About 10 minutes before you're ready to roll out the pretzel dough make the cookie dough. Combine the flour, baking soda and salt in a small bowl. Beat the butter, granulated sugar, brown sugar and vanilla extract in large mixer bowl until creamy, about 3 to 5 minutes. Add the eggs and beat well. Gradually beat in the flour mixture. Stir in the chocolate chips. Preheat the oven to 425 degrees F.
Divide the pretzel dough into 8 equal balls and roll each out into a rectangle (about 11x3 inches). Spread a little cookie dough along the length of each piece. Starting with the opposite side, roll the dough up into a log, enclosing the toppings inside. Pinch the seams together and then very gently roll the dough with your hands to form an even cylinder and fully enclose the filling. It is ok if some of the chocolate chips peak through, but try to avoid any large tears in the dough. Take the two ends of each rope and form into a circle that is overlapped by a couple of inches of dough on either side, twist the ends and lay over the opposite side to form a pretzel shape. Press the ends under the pretzel to seal.
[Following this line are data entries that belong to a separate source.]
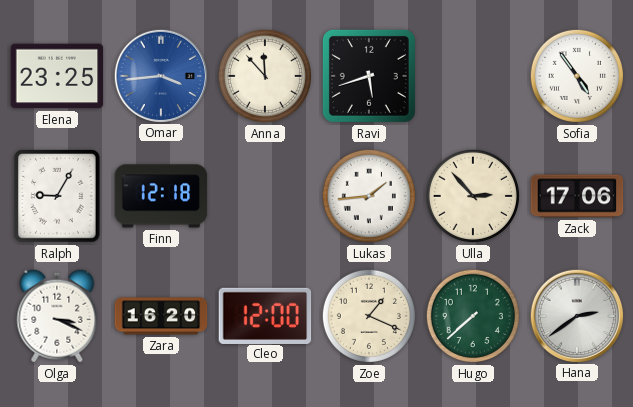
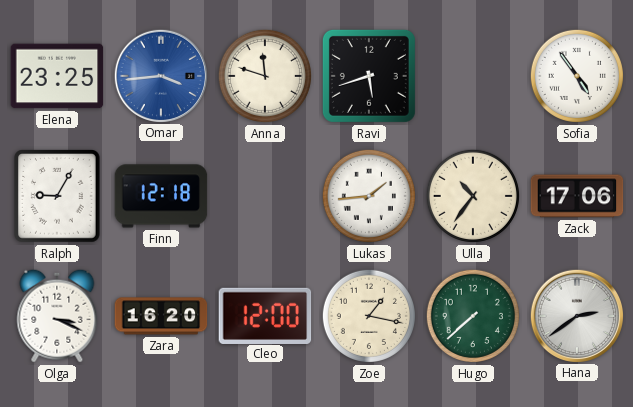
Anna: 11:53 -> 11:48
Ulla: 2:53 -> 10:36
Zoe: 1:19 -> 1:17
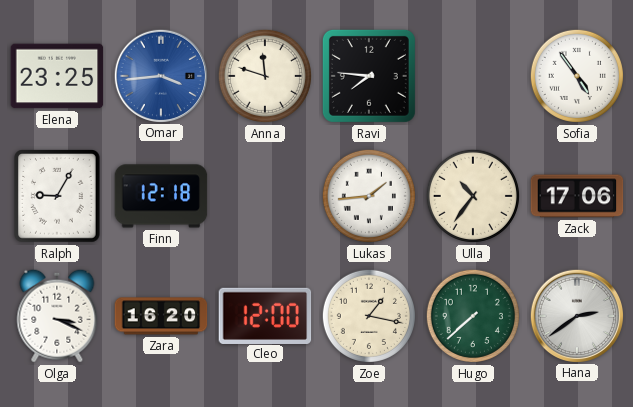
Ravi: 5:42 -> 7:46
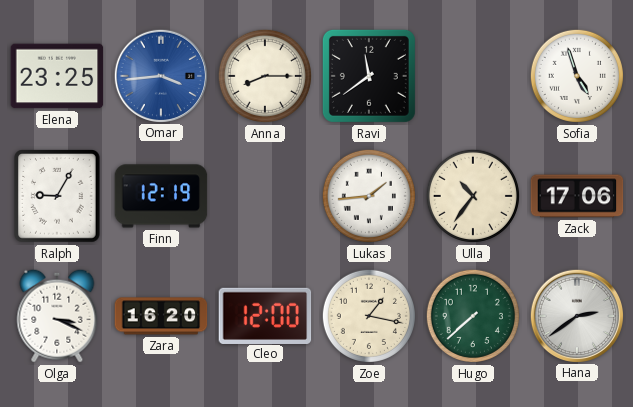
Anna: 11:48 -> 8:15
Ravi: 7:46 -> 11:39
Sofia: 4:54 -> 4:57
Finn: 12:18 -> 12:19
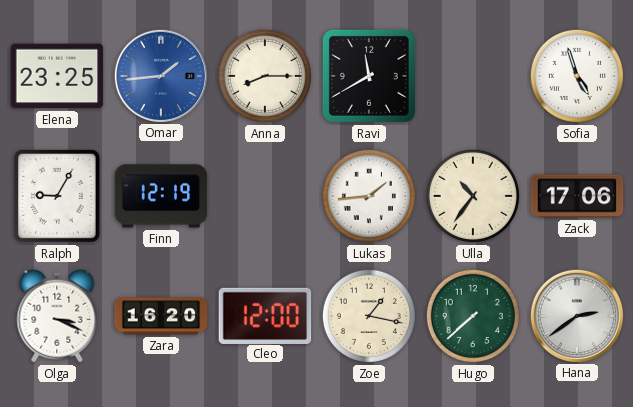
Omar: 3:44 -> 1:44
Ravi: 11:39 -> 11:40
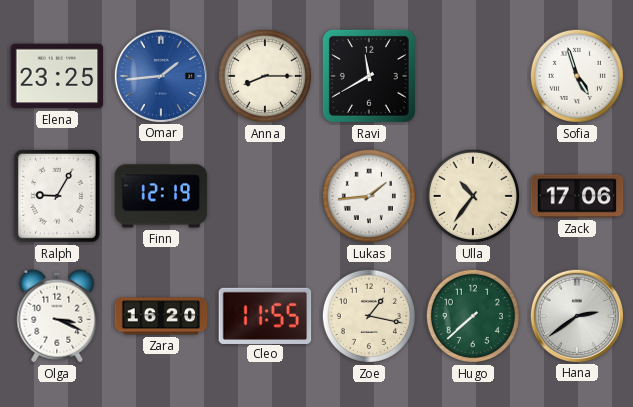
Cleo: 12:00 -> 11:55
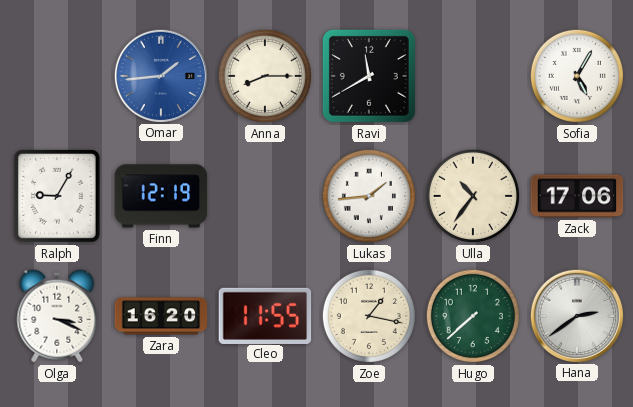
Elena: 23:25 -> none
Sofia: 4:57 -> 5:05
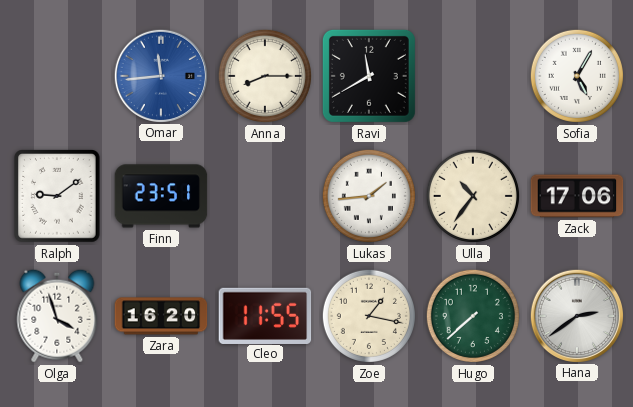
Omar: 1:44 -> 11:44
Ralph: 9:05 -> 9:09
Finn: 12:19 -> 23:51
Olga: 3:19 -> 3:57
Grab a bowl and fill it with warm water and 2 teaspoons baking soda. Dunk each pretzel in water and then place on a parchment lined baking sheet (no more than four pretzels per sheet). Brush the tops with the beaten egg wash and season liberally with sea salt. Bake for 15 to 18 minutes or until pretzels are very lightly golden and the cookies that have oozed out are golden. I started checking mine after 10 minutes, turned the pan and baked them another 6-8 minutes. You do not want to over cook the pretzels.
Tip: I found these very hard to make. I would suggest taking cookie dough, forming it into a ball, flatten slightly, and wrap pretzel dough around the cookie. I would also use a thin layer of pretzel dough as it becomes way too doughy. To finish roll in cinnamon sugar as an addition to the salt.